Konteau se sintió tremendamente avergonzado.

—Lo siento de verdad.

—Estás perdonado. Por otra parte, no fuiste muy listo al volver. Te debías haber quedado conmigo en Ellicott’s Mills.

—Sí, supongo que sí. Pero toda esa gente… tenía que intentarlo.

Salvé cinco mil vidas. Pero nadie me quería hacer caso. Creí en el sistema. Y ahora quieren matarme.

—Nunca creas en el sistema, hijo, a no ser que seas tú el que lo dirige. Intenté decírtelo, pero es difícil enseñarte. Tengo que llevarte de la mano, como a un niño.

—Supongo que cree que soy bastante estúpido.

—No, hijo. Ingenuo, puede; e ignorante. Y quizá demasiado idealista.

Pero ¿estúpido? Desde luego que no. Si no lo fueras, yo no estaría aquí ahora.

—Y ¿por qué está aquí ahora?

—Tengo que charlar un rato con tu amigo el Vyr.

—¿No es eso un poco peligroso?

—Para nada. Soy hombre pacífico.

Konteau comprendió que el mago del tiempo no le explicaría nada.

Estaban ante las escaleras de acceso a la nave. Las puertas se habían vuelto a abrir, y un ayudante les dirigía desde arriba una mirada de reproche. Helen ya estaba semiconsciente y se apoyaba en Konteau. Ratell dio un golpecito en el hombro del fugitivo. Cuando el krono se volvió, el otro le entregó un sobre.

—Vuestros pasajes. El Primer Secretario reservó un compartimento privado para ti y para la señora. No soñó siquiera en que los llegaríais a utilizar de verdad.

Se le endureció la mirada, y su tono de voz cambió sutilmente:

—También hay una nota. Es muy importante. Léela en cuanto subas a bordo.

¿Una nota? —pensó Konteau—. ¿De qué se trata? Pero sabía que no debía hacer preguntas.

—¿Le veremos en Xanadú? —preguntó.

Ratell sacudió la cabeza.

—Acabo de llegar de allí en esta misma nave.

Adelante. Todos os esperan. Y a mí también me esperan.

Y ¿qué quería decir aquello? ¿Por qué tenía que andar todo el mundo con tantos misterios?

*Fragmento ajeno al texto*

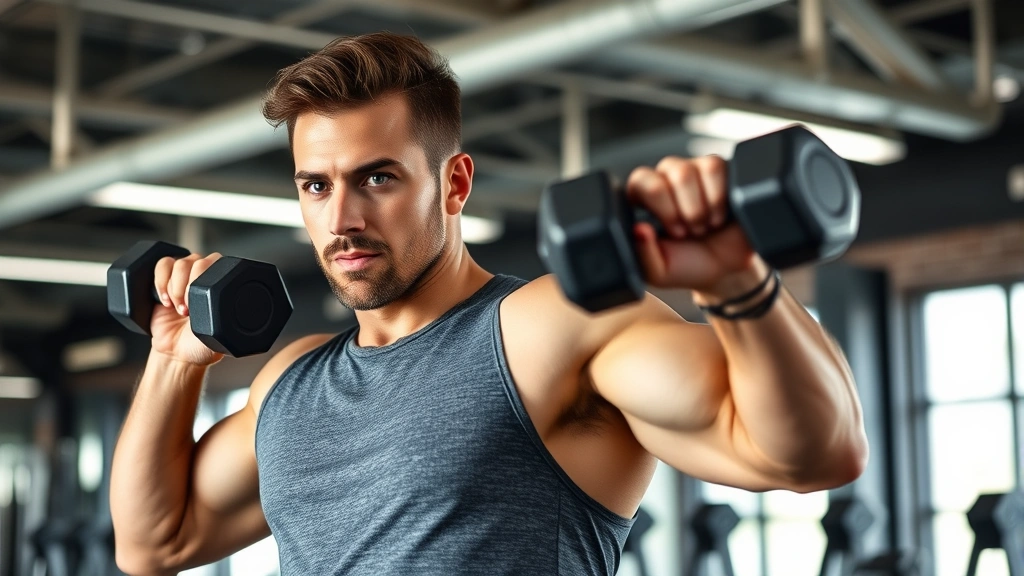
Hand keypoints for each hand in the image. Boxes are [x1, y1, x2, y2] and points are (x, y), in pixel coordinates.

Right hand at [151, 252, 224, 366]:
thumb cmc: (201, 344)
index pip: (216, 262)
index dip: (204, 279)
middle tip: (187, 310)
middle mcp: (204, 275)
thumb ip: (225, 320)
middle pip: (195, 261)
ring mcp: (184, 276)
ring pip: (178, 263)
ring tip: (178, 309)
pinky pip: (162, 265)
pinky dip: (161, 282)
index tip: (199, 303)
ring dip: (174, 287)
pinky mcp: (164, 280)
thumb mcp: (219, 336)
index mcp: (222, 284)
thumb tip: (236, 308)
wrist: (177, 352)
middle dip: (187, 287)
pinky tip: (165, 301)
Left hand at [626, 155, 766, 299]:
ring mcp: (692, 170)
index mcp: (645, 199)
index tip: (676, 232)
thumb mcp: (660, 271)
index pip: (640, 181)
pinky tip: (720, 214)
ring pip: (686, 171)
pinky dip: (718, 197)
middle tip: (692, 232)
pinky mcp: (719, 169)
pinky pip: (713, 168)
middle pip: (666, 171)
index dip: (660, 205)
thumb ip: (643, 255)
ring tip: (706, 225)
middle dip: (683, 209)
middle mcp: (665, 179)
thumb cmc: (689, 265)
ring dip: (699, 207)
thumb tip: (638, 229)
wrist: (729, 268)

Entraron, dejando atrás al ayudante de vuelo airado.

Helen casi podía andar sola cuando llegaron a la cámara central de pasajeros. Dijo: «Voy al salón. Tengo la cara hecha polvo». Él miró su pelo: despeinado, liso, revuelto. ¿Dónde están ahora los jacintos? —se preguntó—. Se despidieron como extraños, casi sin dedicarse un gesto. No esperaba volverla a ver durante el vuelo. Y lo más probable es que ella siguiera evitándolo cuando llegasen a Xanadú. ¿Y luego, qué? Nada. Ella no quería volver a tener nada que ver con él. Tampoco era culpa de ella. El segundo nombre de Konteau era Desastre. Quizá venía de allí la «D». El Vyr ya debe saber que hemos escapado, pero de momento no iba a plantearse ese problema. Tiene otras cosas en qué pensar. Quiere ser Jefe Supremo. Tiene que hacer acto de presencia en el Cónclave y hacer que lo elijan debidamente y con todas las de la ley.

Veamos la nota de Ratell. Abrió el pequeño sobre. Están los billetes, desde luego. Compartimento A-1, el primero de todos, después de la sección de asientos comunes. Ah, aquí está la nota. Desdobló el pequeño trozo de papel y leyó lentamente:

Asesino a bordo. Señas particulares: Desconocidas.